## Work required
The word "Kuutostie" occurs in some lines of the data. Return each such line.

## Recorded data
····················

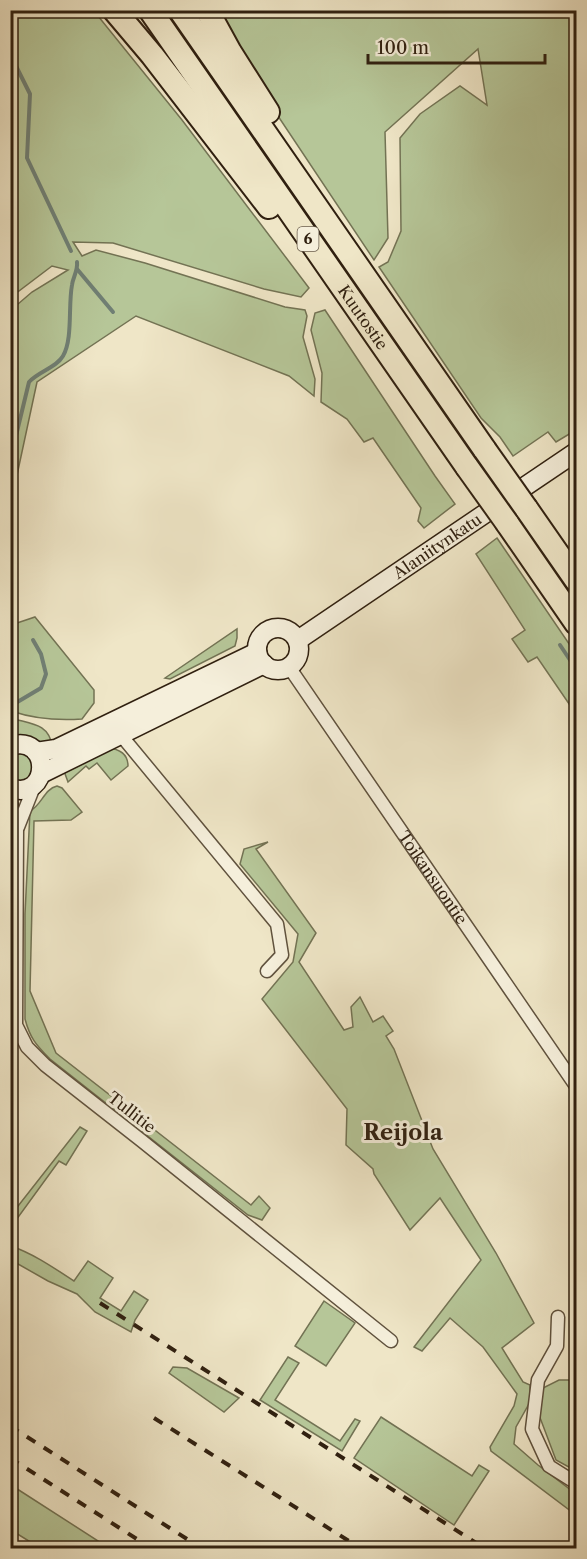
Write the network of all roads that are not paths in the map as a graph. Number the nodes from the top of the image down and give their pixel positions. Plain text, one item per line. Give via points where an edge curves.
1 (114, 10) edge
2 (150, 10) edge
3 (180, 10) edge
4 (207, 10) edge
5 (479, 442) junction
6 (576, 452) edge
7 (461, 458) junction
8 (576, 580) edge
9 (576, 623) edge
10 (298, 640) junction
11 (260, 658) junction
12 (289, 668) junction
13 (120, 734) junction
14 (10, 746) edge
15 (36, 752) junction
16 (38, 779) junction
17 (10, 788) edge
18 (10, 798) edge
19 (17, 828) junction
20 (267, 971) dead end
21 (576, 1086) edge
22 (558, 1317) dead end
23 (391, 1341) dead end
24 (576, 1483) edge

1 - 7 highway
2 - 7 highway, Kuutostie / 6
3 - 5 highway, Kuutostie / 6
4 - 5 highway
5 - 8 highway, Kuutostie / 6, bridge
6 - 10 main road, Alaniitynkatu
7 - 9 highway, Kuutostie / 6, bridge
10 - 11 main road via 284,628 272,628 261,637
10 - 12 main road via 300,652
11 - 12 main road via 273,670
11 - 13 main road
11 - 15 main road via 57,749
12 - 21 street, Toikansuontie
13 - 16 main road
13 - 20 street via 277,924 282,955
14 - 15 main road via 23,745
15 - 16 main road via 42,762
16 - 17 main road via 22,790
16 - 19 street, Tullitie
18 - 19 street, Tullitie
19 - 23 street, Tullitie via 15,1025 27,1047
22 - 24 street via 557,1346 538,1380 532,1429 549,1466

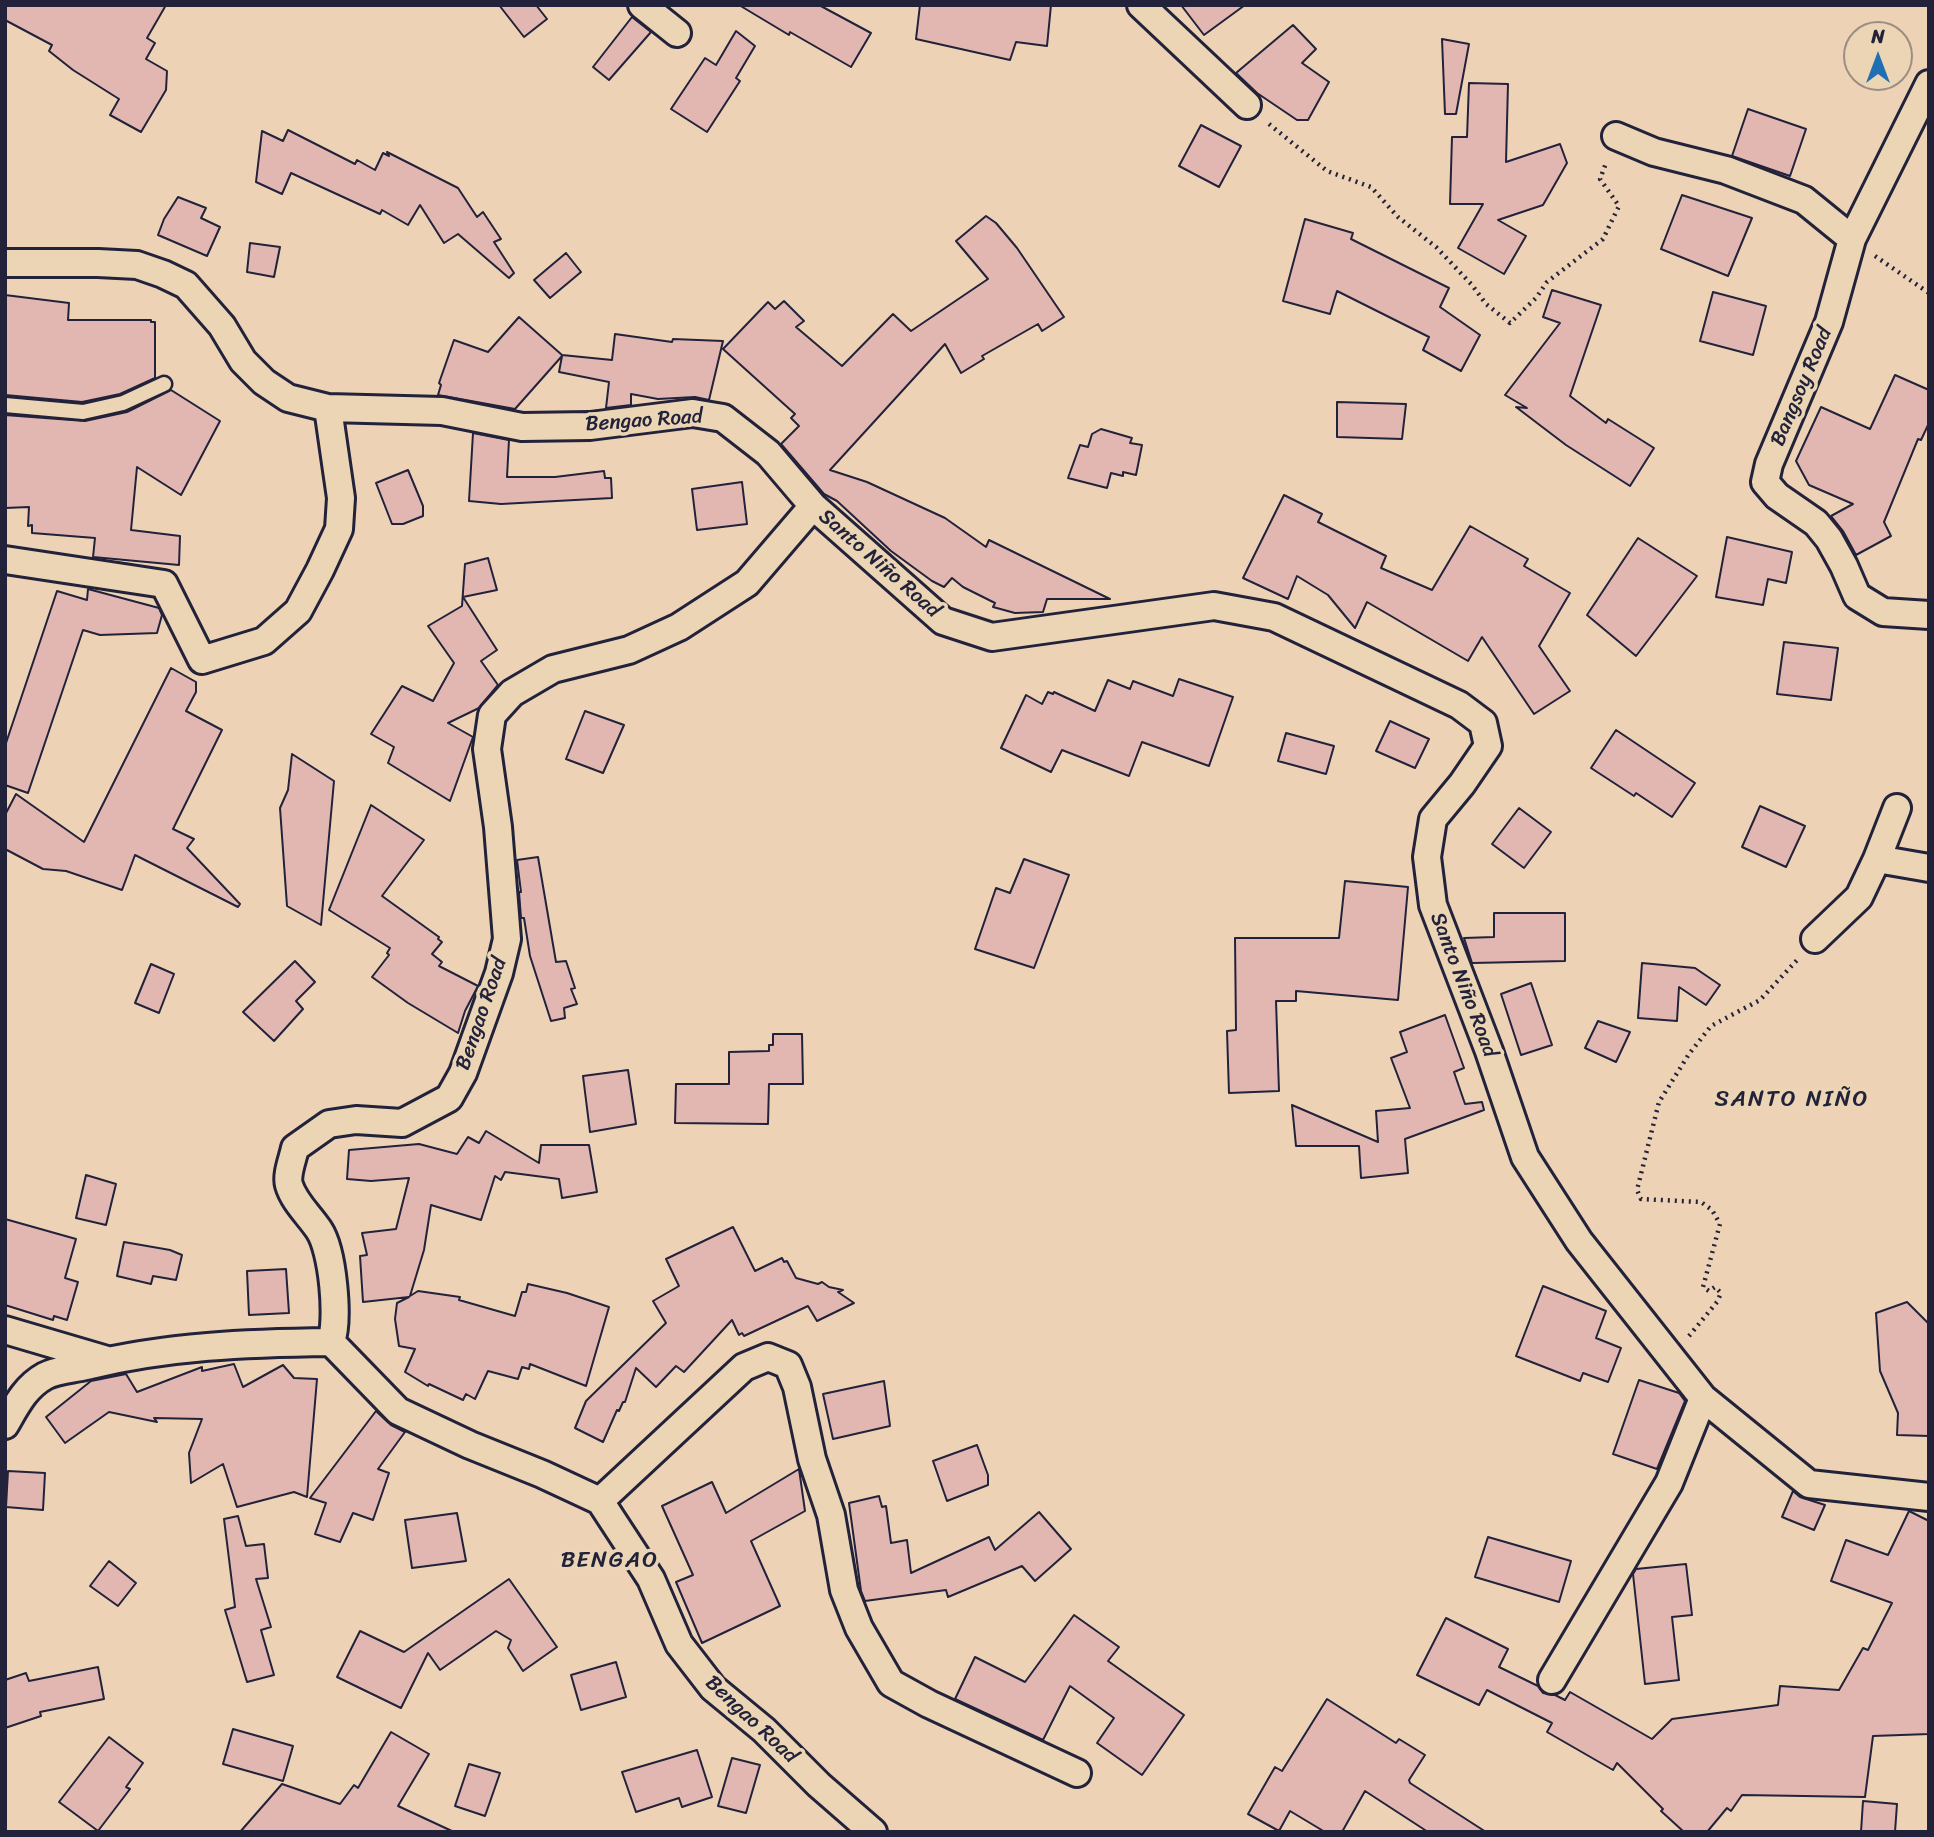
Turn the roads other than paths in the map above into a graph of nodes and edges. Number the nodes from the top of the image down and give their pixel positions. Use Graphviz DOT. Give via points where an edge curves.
graph roads {
  1 [pos="642,5"];
  2 [pos="1141,5"];
  3 [pos="677,33"];
  4 [pos="1929,84"];
  5 [pos="1247,105"];
  6 [pos="1616,136"];
  7 [pos="1852,239"];
  8 [pos="5,263"];
  9 [pos="164,384"];
  10 [pos="5,405"];
  11 [pos="328,408"];
  12 [pos="813,506"];
  13 [pos="5,560"];
  14 [pos="1929,615"];
  15 [pos="1897,808"];
  16 [pos="1877,859"];
  17 [pos="1929,868"];
  18 [pos="1815,939"];
  19 [pos="5,1330"];
  20 [pos="331,1342"];
  21 [pos="109,1360"];
  22 [pos="1703,1398"];
  23 [pos="5,1425"];
  24 [pos="1929,1497"];
  25 [pos="600,1501"];
  26 [pos="1552,1680"];
  27 [pos="1077,1773"];
  28 [pos="873,1832"];
  1 -- 3 [label="street"];
  2 -- 5 [label="street"];
  4 -- 7 [label="street, Bangsoy Road"];
  6 -- 7 [label="street" via="1804,200"];
  7 -- 14 [label="street, Bangsoy Road" via="1829,322 1765,482 1829,539 1857,596 1883,612"];
  8 -- 11 [label="street, Bengao Road" via="137,265 163,274 186,285 264,382 288,398"];
  9 -- 10 [label="lane" via="123,403 83,412"];
  11 -- 12 [label="street, Bengao Road" via="442,411 522,427 590,426 693,413 723,418 768,453"];
  11 -- 13 [label="street" via="341,498 339,529 298,611 264,641 202,660 164,584"];
  12 -- 20 [label="street, Bengao Road" via="747,583 679,627 629,650 553,669 512,693 492,715 487,749 507,939 463,1073 449,1098 402,1124 356,1120 328,1125 295,1148 287,1182 321,1233 331,1257"];
  12 -- 22 [label="street, Santo Niño Road" via="943,621 992,637 1214,606 1274,617 1459,705 1483,723 1488,746 1433,819 1427,857 1433,905 1525,1157 1579,1241"];
  15 -- 16 [label="street"];
  16 -- 17 [label="street"];
  16 -- 18 [label="street" via="1858,897"];
  19 -- 21 [label="street"];
  20 -- 21 [label="street" via="237,1343"];
  20 -- 25 [label="street" via="398,1411"];
  21 -- 23 [label="street" via="46,1375 23,1393"];
  22 -- 24 [label="street, Santo Niño Road" via="1809,1484"];
  22 -- 26 [label="street" via="1669,1483"];
  25 -- 27 [label="street" via="744,1367 768,1357 788,1365 831,1515 845,1590 859,1628 891,1683"];
  25 -- 28 [label="street, Bengao Road" via="651,1579 679,1644 713,1688"];
}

····················

## Answer to this task
2 - 7 highway, Kuutostie / 6
3 - 5 highway, Kuutostie / 6
5 - 8 highway, Kuutostie / 6, bridge
7 - 9 highway, Kuutostie / 6, bridge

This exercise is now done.